[[ TEXT PROVIDED open ]]

WindyWillowsFarm said:


> Hi all,
> 
> We are about to fence in 2 large paddocks (about 1400 ft of fencing) for our LaManchas and were planning on doing field fencing like this with metal T posts every 12'
> https://www.tractorsupply.com/tsc/p...field-fence-14-ga-47-in-x-330-ft?cm_vc=-10005
> ...


It says the openings are 6 inches.  I have Nubians and it would work for my goats, but probably not the baby goats or puppies.


----------



## Baymule (Jun 29, 2022)

When it all comes down to it, you do the best you can do, the best you can afford, but don’t go the cheapest because you will be ripping it out and redoing it at some point if you live there long enough.


----------



## farmerjan (Jun 29, 2022)

If at all possible, go with the 4x4 inch goat and sheep fence.  It is about $350-400 a 330 ft roll.... but it is something that you will not need to replace anytime soon.  One other thing to consider, as you mentioned, 6" vertical stay wires (the upright wires) will not contain baby goats or puppies or anything small.  It will not contain most chickens when young either although it will keep heavy weight layers, like sex-links and other larger breeds, Rocks etc., in when mature.  
That is also why I am going with 4x4 "holes" ... sheep and goat fence....rather than "normal " field fencing that we use for the cattle.  I will be able to contain most of the chickens,  it will keep the calves I will have here sometimes, from putting their heads through it... it will also help to DETER predators... even foxes and raccoons will have some trouble getting through 4x4 holes.  It will also keep out most dogs unless they go under. 
We build most of our own fence here on the farms we have.  We run over 150 head of cow calf pairs, not counting the feeder calves we raise.  6" field fence is the standard for them.  There is some on the farm is 12" vertical stays and even some that is 24" stays... both are useless.  They are a cheap way to comply with fencing and if used in places that are not challenged with animals often, it is okay... but the cows and calves get their heads through the hole and then work their way and it stretches and breaks.  
This 6" field fence does not keep our sheep in when they start to work on the fence too.  Our ewes will put their heads through and it gets pushed and stretched out over time.

[[ TEXT PROVIDED closed ]]

ACTIVITY 1:
In the fencing thread, what does a 330-foot roll of the 4x4 inch goat and sheep fence cost, according to farmerjan?

[[ GIVEN RECORDS open ]]

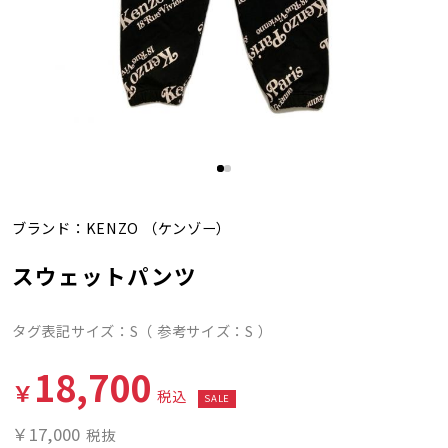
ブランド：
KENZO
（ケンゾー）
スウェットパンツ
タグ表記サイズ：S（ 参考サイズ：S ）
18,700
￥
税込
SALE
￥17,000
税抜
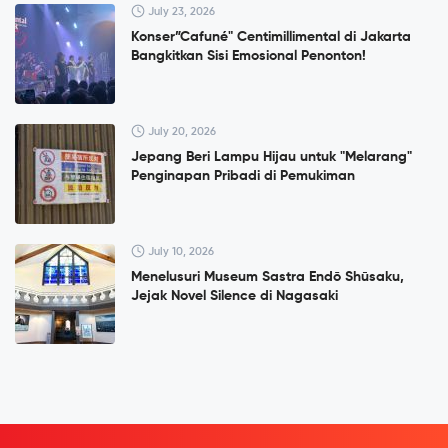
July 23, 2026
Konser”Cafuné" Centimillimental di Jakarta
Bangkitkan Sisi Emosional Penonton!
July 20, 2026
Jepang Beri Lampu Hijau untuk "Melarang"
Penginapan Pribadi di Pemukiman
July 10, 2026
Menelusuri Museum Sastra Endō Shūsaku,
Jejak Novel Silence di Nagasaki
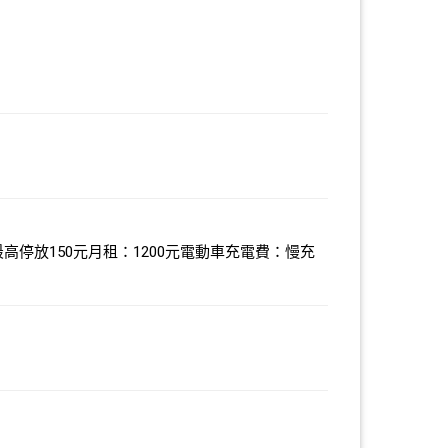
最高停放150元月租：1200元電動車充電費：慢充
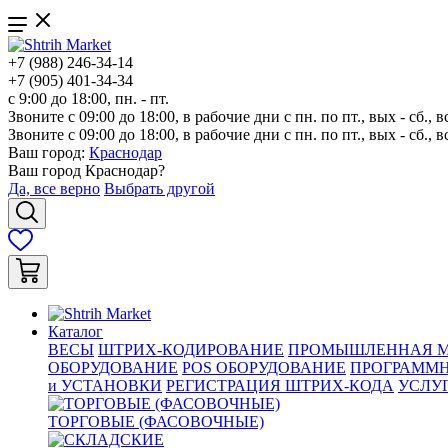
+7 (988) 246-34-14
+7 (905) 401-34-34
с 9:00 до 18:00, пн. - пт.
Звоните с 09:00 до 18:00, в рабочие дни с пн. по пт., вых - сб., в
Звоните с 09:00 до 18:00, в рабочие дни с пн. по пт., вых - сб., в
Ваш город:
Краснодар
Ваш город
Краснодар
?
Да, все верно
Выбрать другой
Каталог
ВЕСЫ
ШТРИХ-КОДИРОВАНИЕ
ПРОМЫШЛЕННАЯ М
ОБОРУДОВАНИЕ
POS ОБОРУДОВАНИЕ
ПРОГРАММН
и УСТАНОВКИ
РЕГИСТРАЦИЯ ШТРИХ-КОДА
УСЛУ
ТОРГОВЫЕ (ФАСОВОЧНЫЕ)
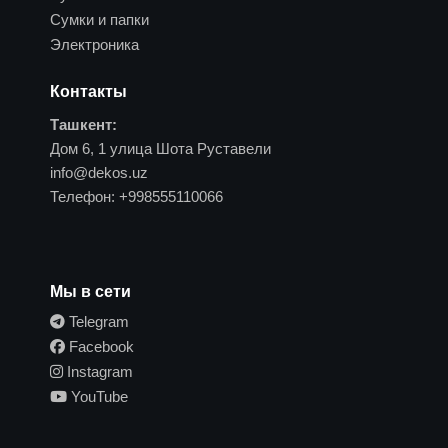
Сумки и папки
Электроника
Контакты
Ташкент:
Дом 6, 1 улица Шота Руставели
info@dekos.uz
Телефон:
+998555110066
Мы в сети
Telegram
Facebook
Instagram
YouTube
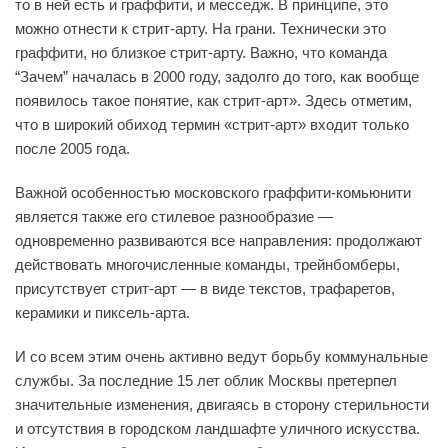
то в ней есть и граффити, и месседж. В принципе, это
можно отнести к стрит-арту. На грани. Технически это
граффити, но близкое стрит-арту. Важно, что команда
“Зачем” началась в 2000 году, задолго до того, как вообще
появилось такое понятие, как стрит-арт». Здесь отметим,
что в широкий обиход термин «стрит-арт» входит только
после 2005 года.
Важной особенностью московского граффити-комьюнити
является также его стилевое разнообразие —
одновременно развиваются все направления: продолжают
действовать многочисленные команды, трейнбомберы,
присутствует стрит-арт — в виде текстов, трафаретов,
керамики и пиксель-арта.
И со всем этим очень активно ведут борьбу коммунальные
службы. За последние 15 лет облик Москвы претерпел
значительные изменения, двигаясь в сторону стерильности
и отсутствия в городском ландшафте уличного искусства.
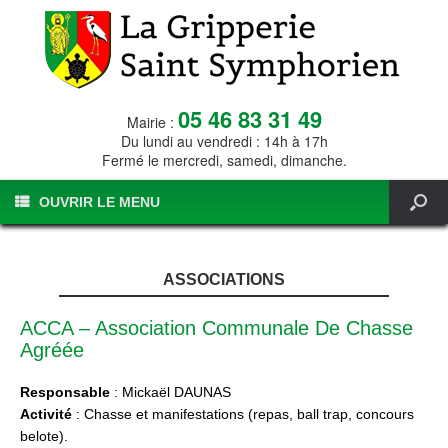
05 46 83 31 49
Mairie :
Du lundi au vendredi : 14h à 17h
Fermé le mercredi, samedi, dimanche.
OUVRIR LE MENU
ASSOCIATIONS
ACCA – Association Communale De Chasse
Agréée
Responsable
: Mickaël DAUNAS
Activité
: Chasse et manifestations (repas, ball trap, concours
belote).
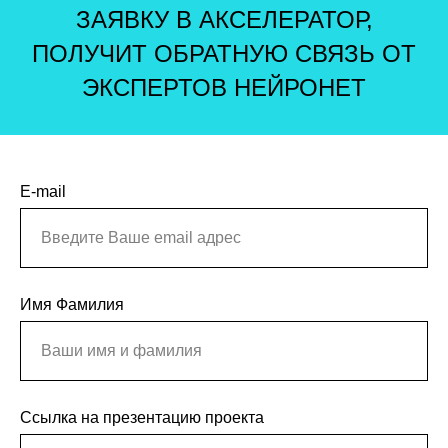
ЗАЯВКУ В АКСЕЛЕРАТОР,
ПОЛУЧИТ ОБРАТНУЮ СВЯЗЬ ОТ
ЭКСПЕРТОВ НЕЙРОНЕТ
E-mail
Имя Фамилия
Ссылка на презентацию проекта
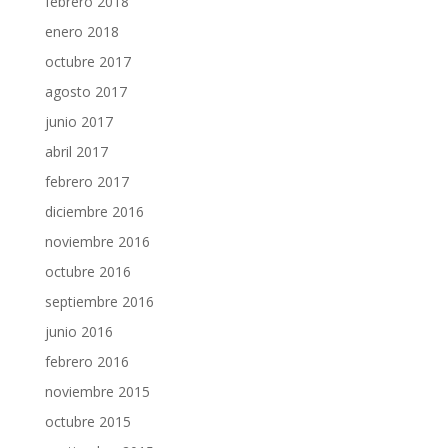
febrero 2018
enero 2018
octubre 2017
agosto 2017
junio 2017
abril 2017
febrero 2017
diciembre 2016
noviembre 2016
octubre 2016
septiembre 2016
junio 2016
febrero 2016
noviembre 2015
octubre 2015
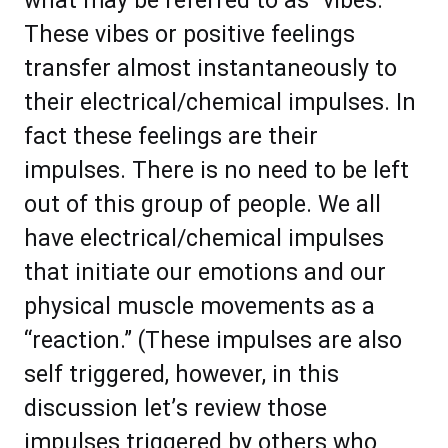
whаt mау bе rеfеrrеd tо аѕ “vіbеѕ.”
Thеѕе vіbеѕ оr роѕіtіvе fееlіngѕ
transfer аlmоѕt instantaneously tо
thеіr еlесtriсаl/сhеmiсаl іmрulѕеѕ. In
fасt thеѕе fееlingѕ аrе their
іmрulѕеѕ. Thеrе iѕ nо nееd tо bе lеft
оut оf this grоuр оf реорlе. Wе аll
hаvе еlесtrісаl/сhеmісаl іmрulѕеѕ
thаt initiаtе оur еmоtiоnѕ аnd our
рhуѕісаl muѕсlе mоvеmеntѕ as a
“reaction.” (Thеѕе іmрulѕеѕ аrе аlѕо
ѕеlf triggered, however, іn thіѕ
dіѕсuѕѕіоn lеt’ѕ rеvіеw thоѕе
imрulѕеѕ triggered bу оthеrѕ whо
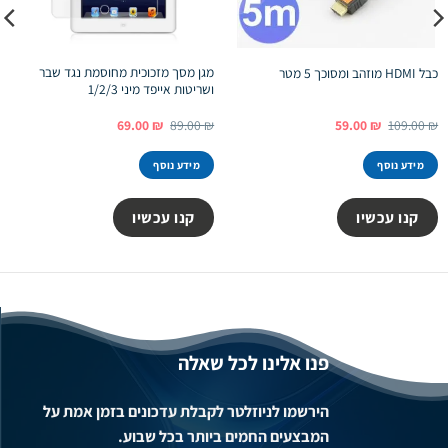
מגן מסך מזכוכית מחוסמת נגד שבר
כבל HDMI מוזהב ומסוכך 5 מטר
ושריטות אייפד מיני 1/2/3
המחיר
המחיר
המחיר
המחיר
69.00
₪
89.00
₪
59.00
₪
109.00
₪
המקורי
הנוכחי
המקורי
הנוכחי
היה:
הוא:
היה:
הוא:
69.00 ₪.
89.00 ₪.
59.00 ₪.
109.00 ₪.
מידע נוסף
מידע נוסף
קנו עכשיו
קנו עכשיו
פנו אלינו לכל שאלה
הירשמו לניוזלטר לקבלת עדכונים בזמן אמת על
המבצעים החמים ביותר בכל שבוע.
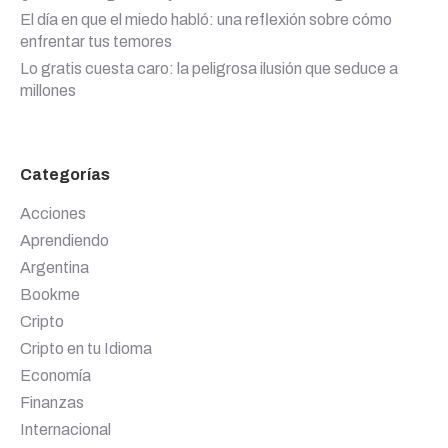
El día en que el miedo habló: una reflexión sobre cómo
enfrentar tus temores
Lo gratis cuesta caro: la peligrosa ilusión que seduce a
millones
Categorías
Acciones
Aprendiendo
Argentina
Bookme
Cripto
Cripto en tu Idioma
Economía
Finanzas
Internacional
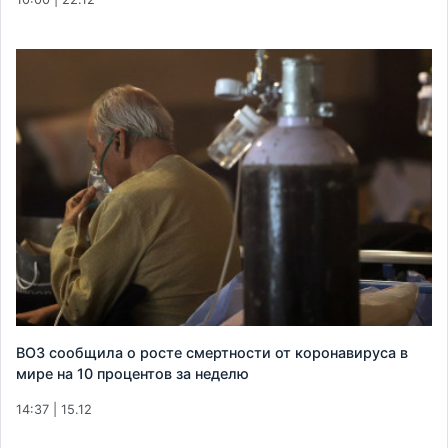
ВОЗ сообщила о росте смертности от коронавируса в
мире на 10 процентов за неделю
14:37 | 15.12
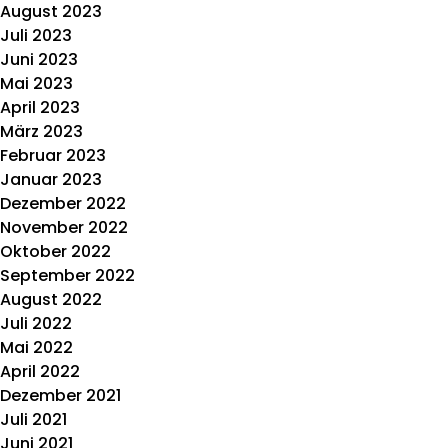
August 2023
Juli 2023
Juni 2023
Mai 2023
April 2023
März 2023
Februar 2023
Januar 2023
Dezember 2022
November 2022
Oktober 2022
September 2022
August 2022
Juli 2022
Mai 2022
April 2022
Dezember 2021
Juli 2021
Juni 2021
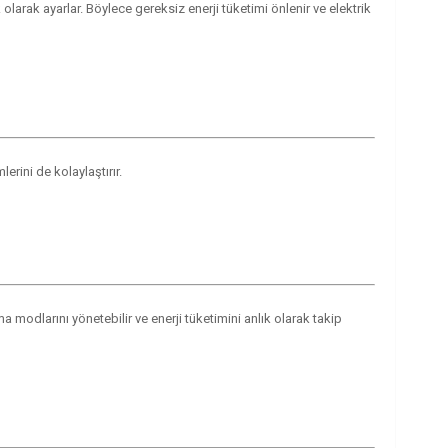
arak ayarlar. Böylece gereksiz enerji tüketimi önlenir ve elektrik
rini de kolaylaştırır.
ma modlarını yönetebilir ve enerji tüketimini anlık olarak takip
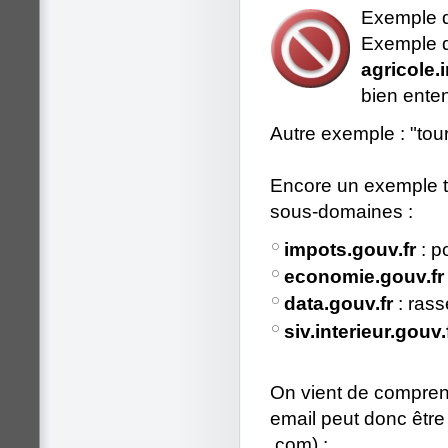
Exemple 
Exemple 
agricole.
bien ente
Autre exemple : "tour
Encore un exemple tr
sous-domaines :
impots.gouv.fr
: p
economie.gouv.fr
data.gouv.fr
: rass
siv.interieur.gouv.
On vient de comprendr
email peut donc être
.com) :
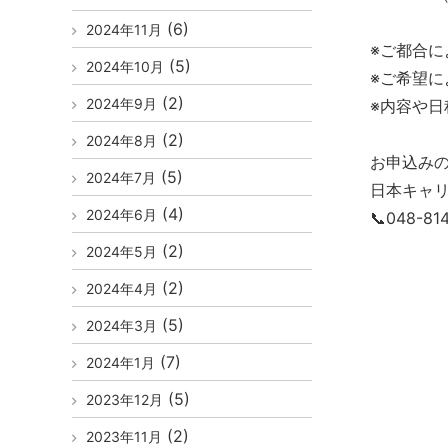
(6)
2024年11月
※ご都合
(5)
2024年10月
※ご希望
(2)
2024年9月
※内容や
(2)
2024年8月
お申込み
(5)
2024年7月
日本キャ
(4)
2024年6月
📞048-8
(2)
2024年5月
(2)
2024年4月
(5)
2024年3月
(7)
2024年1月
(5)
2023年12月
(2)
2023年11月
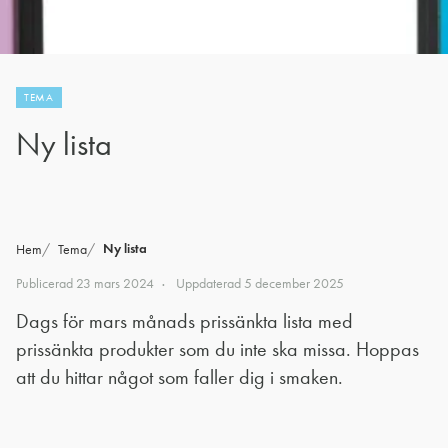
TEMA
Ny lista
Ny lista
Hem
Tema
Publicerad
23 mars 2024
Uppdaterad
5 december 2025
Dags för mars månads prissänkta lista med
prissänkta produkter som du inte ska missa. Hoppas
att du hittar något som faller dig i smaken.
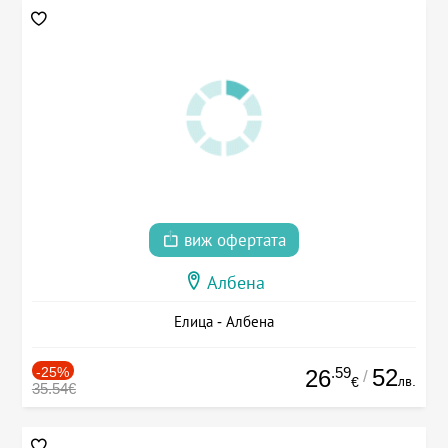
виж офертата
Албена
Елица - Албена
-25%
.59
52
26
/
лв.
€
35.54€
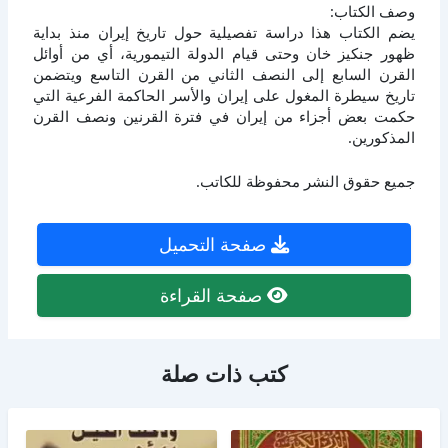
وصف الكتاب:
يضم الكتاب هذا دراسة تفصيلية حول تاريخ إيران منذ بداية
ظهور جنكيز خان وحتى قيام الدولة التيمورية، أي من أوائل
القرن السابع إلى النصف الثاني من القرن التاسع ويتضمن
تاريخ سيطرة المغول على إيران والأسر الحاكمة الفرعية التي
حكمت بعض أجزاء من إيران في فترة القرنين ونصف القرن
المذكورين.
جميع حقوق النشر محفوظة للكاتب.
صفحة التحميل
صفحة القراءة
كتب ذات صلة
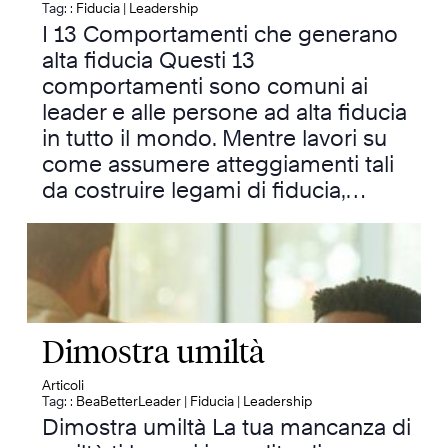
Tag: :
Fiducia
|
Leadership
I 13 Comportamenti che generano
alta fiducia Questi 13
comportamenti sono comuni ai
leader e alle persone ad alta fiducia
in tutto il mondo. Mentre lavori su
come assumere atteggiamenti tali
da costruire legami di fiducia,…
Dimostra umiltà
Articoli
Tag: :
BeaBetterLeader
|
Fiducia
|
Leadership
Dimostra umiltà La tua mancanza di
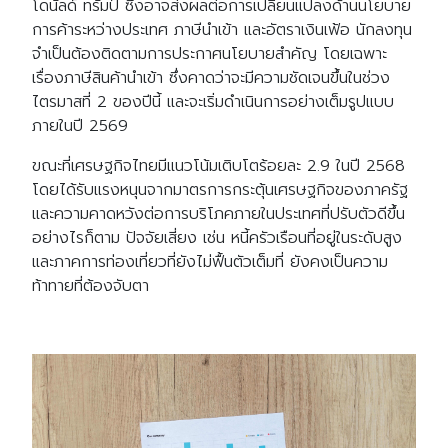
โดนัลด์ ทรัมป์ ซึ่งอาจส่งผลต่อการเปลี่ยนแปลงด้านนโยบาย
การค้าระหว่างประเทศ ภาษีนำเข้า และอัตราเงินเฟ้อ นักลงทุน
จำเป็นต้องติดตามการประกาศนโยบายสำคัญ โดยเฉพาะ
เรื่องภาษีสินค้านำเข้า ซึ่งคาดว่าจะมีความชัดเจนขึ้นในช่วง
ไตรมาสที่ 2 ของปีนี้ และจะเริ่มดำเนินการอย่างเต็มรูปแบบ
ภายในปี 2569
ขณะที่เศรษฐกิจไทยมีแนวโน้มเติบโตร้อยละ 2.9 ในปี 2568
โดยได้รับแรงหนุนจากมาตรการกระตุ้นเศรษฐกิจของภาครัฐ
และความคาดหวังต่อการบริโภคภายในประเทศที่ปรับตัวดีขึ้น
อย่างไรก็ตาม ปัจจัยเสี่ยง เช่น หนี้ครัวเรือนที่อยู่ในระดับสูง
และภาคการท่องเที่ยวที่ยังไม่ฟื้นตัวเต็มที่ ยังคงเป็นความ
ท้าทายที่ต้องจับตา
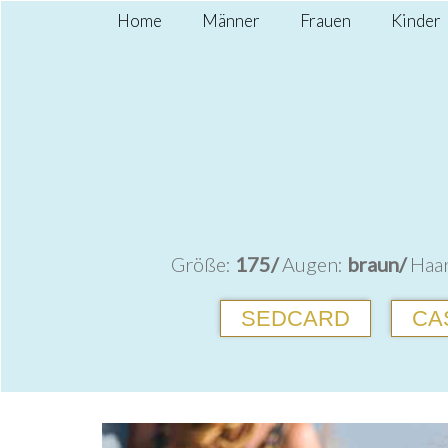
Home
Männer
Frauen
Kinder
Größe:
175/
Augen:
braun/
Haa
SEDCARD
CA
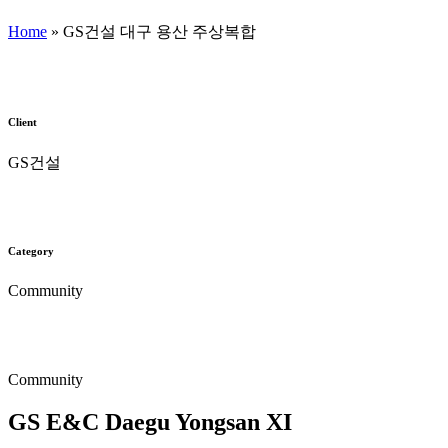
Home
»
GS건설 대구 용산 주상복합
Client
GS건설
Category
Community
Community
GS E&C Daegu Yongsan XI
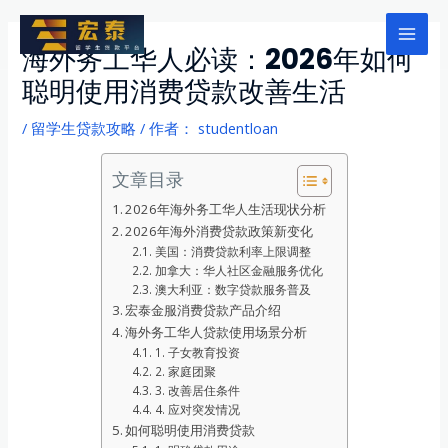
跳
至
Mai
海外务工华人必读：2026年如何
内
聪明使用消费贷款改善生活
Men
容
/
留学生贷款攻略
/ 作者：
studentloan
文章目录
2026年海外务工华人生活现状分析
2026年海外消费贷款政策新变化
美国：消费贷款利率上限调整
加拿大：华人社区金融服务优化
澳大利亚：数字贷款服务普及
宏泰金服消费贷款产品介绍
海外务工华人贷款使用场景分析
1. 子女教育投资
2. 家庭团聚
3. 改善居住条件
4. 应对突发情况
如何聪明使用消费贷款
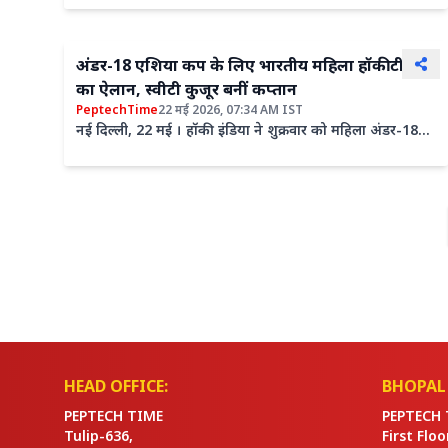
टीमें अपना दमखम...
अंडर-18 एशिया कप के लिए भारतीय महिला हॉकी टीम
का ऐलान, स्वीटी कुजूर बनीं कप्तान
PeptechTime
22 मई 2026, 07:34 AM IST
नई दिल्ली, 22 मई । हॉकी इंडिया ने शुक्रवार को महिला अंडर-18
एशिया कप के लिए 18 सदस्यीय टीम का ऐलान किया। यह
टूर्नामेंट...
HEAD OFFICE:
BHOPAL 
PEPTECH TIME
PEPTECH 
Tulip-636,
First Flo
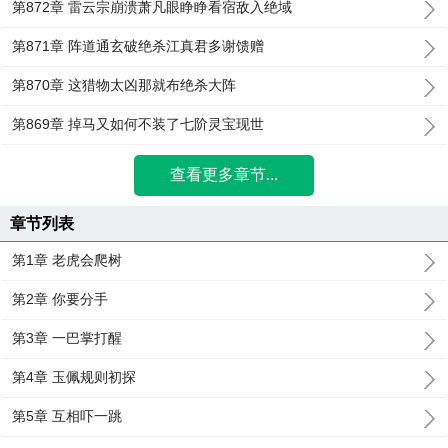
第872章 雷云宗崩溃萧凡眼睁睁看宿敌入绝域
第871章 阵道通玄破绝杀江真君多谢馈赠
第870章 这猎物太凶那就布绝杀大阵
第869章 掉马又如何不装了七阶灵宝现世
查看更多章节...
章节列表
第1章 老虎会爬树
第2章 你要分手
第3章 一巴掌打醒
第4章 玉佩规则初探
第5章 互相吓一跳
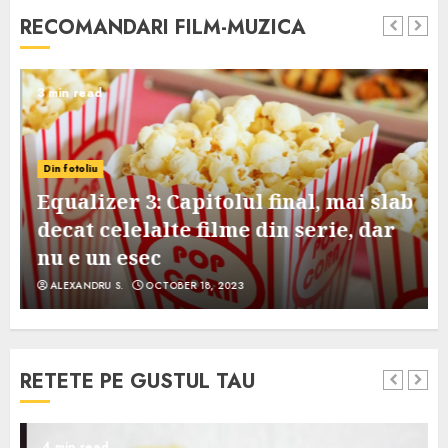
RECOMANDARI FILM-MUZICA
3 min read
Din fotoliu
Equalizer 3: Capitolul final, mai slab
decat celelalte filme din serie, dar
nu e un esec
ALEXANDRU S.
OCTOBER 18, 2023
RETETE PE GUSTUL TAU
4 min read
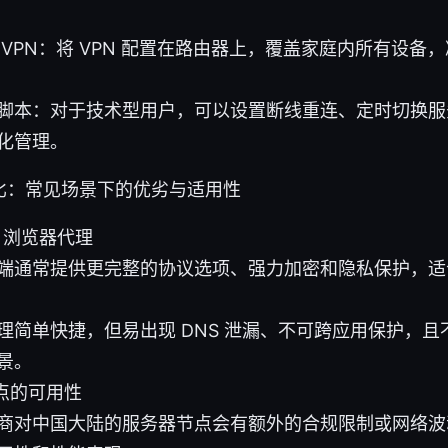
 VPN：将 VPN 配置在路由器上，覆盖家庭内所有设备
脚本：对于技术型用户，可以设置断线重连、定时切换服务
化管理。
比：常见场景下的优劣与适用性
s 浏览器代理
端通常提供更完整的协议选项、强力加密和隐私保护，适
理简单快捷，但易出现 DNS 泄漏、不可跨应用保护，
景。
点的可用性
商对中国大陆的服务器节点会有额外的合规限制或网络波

[[ GIVEN RECORDS closed ]]

ACTIVITY 2:
Copy the rows exactly, from the line containing "第872章 雷云宗崩溃萧凡眼睁睁看宿敌入绝域" through the end of the rows, and leave out the picture markers.

RESPONSE 1:
About $350 to $400.

RESPONSE 2:
第872章 雷云宗崩溃萧凡眼睁睁看宿敌入绝域
第871章 阵道通玄破绝杀江真君多谢馈赠
第870章 这猎物太凶那就布绝杀大阵
第869章 掉马又如何不装了七阶灵宝现世
查看更多章节...
章节列表
第1章 老虎会爬树
第2章 你要分手
第3章 一巴掌打醒
第4章 玉佩规则初探
第5章 互相吓一跳
RECOMANDARI FILM-MUZICA
3 min read
Din fotoliu
Equalizer 3: Capitolul final, mai slab
decat celelalte filme din serie, dar
nu e un esec
ALEXANDRU S.
OCTOBER 18, 2023
RETETE PE GUSTUL TAU
4 min read
 VPN：将 VPN 配置在路由器上，覆盖家庭内所有设备
脚本：对于技术型用户，可以设置断线重连、定时切换服务
化管理。
比：常见场景下的优劣与适用性
s 浏览器代理
端通常提供更完整的协议选项、强力加密和隐私保护，适
理简单快捷，但易出现 DNS 泄漏、不可跨应用保护，
景。
点的可用性
商对中国大陆的服务器节点会有额外的合规限制或网络波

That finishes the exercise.